TUCSON, Ariz. — It's a situation no one wanted.
COVID-19 has forced teachers, students, and parents into an educational challenge far beyond any scope imaginable.
Sunnyside is just about to end week two of this academic experiment.
Kelvin Harold is a 4th-grade teacher at Summit View Elementary.
He and his colleagues are instructing students from their classrooms but the seats remain empty for now.
KGUN 9 wanted to know of any major challenges after the first week of remote learning.
"Knock on wood nothing yet," Superintendent Steve Holmes said. "Every student received their laptop. Teachers were teaching as of day one."
And the end of that day, 1st-grade teacher Anissa Jimenez and her fellow educators shared the same experience as the students and their parents. A lot of fatigue.
"They're saying wow, this is making for a long day because as you know it's a big difference than in the spring," Holmes said. "Now we have a schedule so you have certain times people log on so I know people were tired after the first few days."
Holmes said he's now working to adjust the amount of time students spend in their virtual classroom. Especially for the youngest ones.
"If it was a lesson that would take 30 minutes in the classroom, we probably need to do more like 10 minutes, take a break and go do another activity and come back," Holmes explained.
That takes more planning.
So PE, Arts, and Music instructors are now giving teachers the chance to adjust.
"I know planning time has come up with our teachers," Holmes said. "It just takes more time to plan in this environment than any environment. You can't just wing it and you just can't do these teachable moments because you've got all these kids staring at you on the screen. And so it's a little bit different.

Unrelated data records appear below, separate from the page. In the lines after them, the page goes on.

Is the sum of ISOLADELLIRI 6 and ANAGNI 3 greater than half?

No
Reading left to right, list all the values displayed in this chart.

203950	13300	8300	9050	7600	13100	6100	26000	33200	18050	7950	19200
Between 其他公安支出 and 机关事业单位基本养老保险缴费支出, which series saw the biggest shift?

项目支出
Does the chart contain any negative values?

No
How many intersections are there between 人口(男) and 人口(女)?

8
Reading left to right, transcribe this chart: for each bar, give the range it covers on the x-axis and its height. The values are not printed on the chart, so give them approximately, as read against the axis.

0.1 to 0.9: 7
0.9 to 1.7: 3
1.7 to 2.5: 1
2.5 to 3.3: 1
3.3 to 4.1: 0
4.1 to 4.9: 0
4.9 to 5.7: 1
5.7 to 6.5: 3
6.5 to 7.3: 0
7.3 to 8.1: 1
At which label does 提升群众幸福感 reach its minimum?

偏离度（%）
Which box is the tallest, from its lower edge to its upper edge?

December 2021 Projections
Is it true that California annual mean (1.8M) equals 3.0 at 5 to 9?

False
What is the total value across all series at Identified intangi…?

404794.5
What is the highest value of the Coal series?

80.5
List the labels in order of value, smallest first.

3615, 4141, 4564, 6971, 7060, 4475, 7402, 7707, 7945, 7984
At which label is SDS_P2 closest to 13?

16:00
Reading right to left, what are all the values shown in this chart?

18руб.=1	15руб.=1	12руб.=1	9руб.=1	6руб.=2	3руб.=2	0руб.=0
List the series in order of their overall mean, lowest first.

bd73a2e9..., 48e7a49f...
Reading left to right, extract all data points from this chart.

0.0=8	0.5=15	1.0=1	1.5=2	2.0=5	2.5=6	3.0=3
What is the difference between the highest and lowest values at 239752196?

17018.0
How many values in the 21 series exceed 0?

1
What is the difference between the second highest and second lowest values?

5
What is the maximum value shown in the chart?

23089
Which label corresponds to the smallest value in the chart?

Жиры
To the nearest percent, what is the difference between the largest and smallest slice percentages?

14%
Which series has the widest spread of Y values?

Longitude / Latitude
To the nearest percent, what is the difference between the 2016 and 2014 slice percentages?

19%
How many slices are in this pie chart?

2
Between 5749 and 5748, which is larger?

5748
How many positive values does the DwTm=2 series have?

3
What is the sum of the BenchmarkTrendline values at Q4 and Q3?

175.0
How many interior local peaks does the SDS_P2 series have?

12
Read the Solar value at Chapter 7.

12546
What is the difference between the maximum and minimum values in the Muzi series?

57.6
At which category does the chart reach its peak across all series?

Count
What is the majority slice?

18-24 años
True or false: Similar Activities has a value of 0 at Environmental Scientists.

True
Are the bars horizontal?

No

So there's a little bit of anxiety, but I'm hoping over time it settles as people get more comfortable."
That includes students who don't have a good learning environment at home.
Holmes said being comfortable could start with something as simple as a desk.
The district is working to provide that.
"Even if it's a small older desk that they can check out because we really believe that space is essential for a better learning environment," Holmes said.
So what's the focus now going into week three and four?
Fifth-grade teacher Samantha Fernandez, and others, will be working to make sure students stay engaged.
"In other words, so kids signed on they're good for two weeks and they start trickling off the radar and what support systems are we doing to put in place for that," Holmes said.
We reported this week that Sunnyside is alsoworking to locate nearly 1800 students who have not logged into their virtual classrooms.
We'll keep you updated on the search for the missing students.